Remscheids Bausubstanz ist geprägt von der Werkzeug- und Werkzeugmaschinenindustrie, dazu kommen bergische Hofschaften und viel Nachkriegsbau in Hanglage. In Alt-Remscheid, Lennep, Lüttringhausen und Hasten finden wir Asbestzement vor allem als Wellplatten auf Dächern und Schuppen, als Fassadenverkleidung sowie als Abwasser- und Lüftungsrohre. In älteren Werkstätten und Hallen sitzen häufig Kanäle und Brüstungsplatten aus Asbestzement. Die Hanglagen erfordern oft eine durchdachte Logistik für Gerüst, Bergung und Abtransport, was wir bei der Planung berücksichtigen.
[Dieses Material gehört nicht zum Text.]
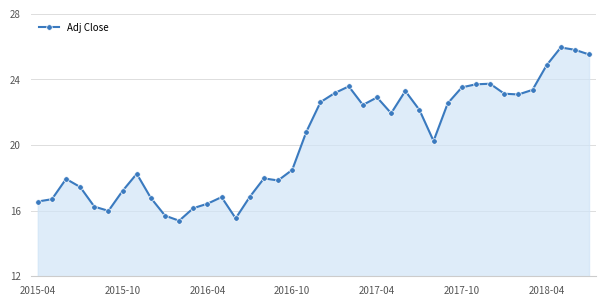

What is the maximum value shown in the chart?

26.0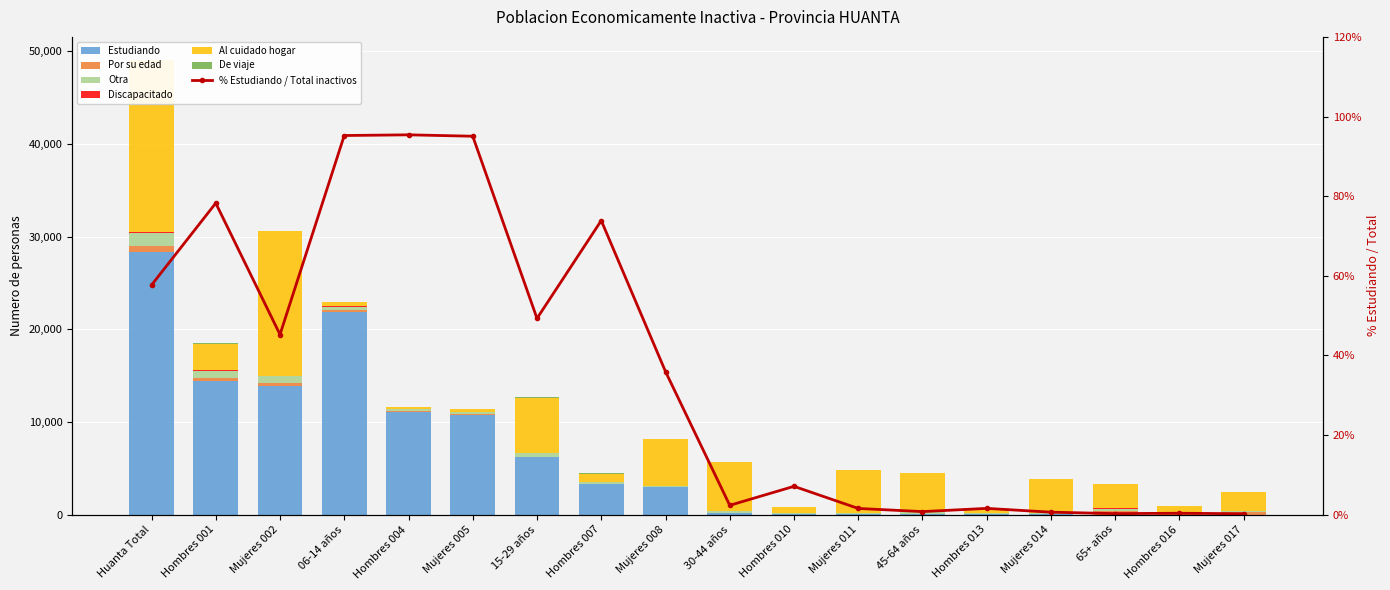

Is the value of Por su edad at 65+ años greater than the value of De viaje at 45-64 años?

Yes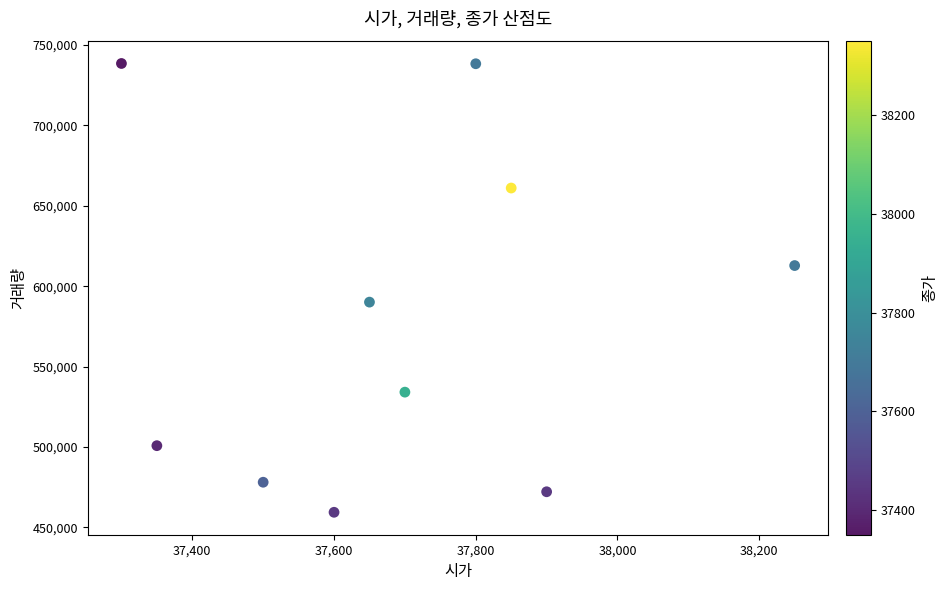

What Y value in the scatter plot is closest to 598940?

590080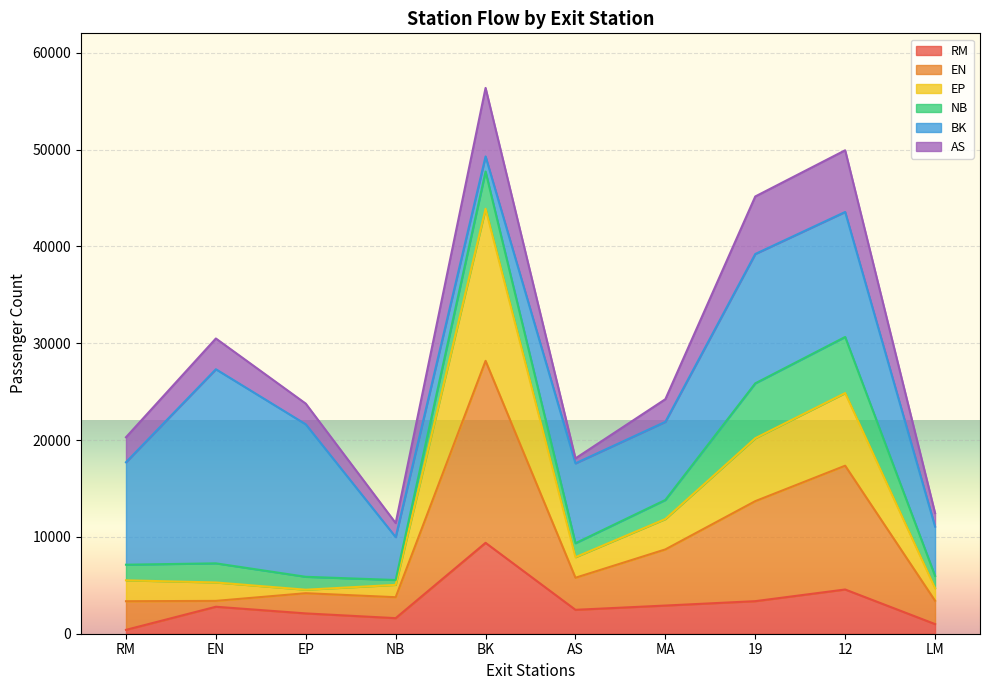

What is the total value across all series at BK?

56370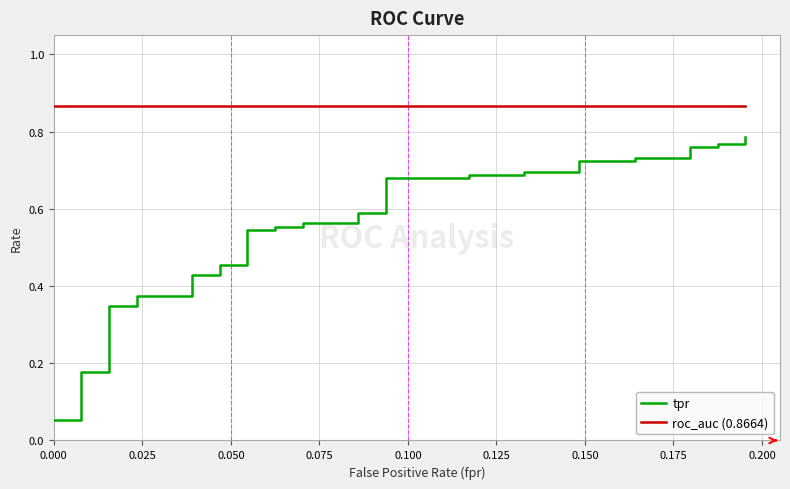

What is the maximum value shown in the chart?

0.9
Während der Demontage arbeiten wir mit Schwarz-Weiß-Trennung, Unterdruckhaltung dort, wo sie nötig ist, und faserbindenden Verfahren, damit keine Fasern freigesetzt werden. Die ausgebauten Asbestzement-Bauteile werden staubdicht verpackt, gekennzeichnet und als gefährlicher Abfall zu einer zugelassenen Deponie gebracht; den Entsorgungsnachweis erhalten Sie schriftlich. Andere Schadstoffe grenzen wir klar ab: KMF in Dämmungen fällt unter TRGS 521, PAK in alten Klebern oder Teer unter TRGS 524 und 551 - beides ist kein Asbest und wird getrennt bewertet und behandelt.
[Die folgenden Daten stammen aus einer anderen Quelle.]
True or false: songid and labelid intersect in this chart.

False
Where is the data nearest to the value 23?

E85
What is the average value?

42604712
Häufige Fragen: Asbestzement ausbauen in Remscheid
Wer ist in Remscheid für die Asbest-Anzeige zuständig?
Für die objektbezogene Anzeige der Asbestarbeiten nach TRGS 519 ist in Remscheid die Bezirksregierung Düsseldorf als Arbeitsschutzbehörde zuständig. Diese Anzeige reichen wir fristgerecht vor Arbeitsbeginn für Sie ein - ohne dass Sie selbst aktiv werden müssen.
Woran erkenne ich Asbestzement an meinem Haus in Remscheid?
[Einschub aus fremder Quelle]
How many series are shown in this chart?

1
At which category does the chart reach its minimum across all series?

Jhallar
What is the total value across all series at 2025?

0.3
Typisch sind graue Wellplatten auf Dächern und Schuppen, ebene Fassadenplatten sowie Abwasser- und Lüftungsrohre in Bauten bis etwa 1993. Sicherheit gibt nur eine Materialanalyse. Wir nehmen bei der Besichtigung in Alt-Remscheid, Lennep oder Lüttringhausen eine Probe und lassen sie im Labor untersuchen, bevor wir ausbauen.
Was kostet der Ausbau von Asbestzement in Remscheid?
Die Kosten hängen von Menge, Zugänglichkeit und Hanglage des Objekts ab - gerade in Remscheids Lagen kann die Logistik den Aufwand beeinflussen. Als grobe Orientierung dient die Quadratmeter- oder Lfm-Menge der Bauteile. Einen verbindlichen Festpreis nennen wir Ihnen nach der kostenlosen Besichtigung, inklusive Entsorgung und Nachweis.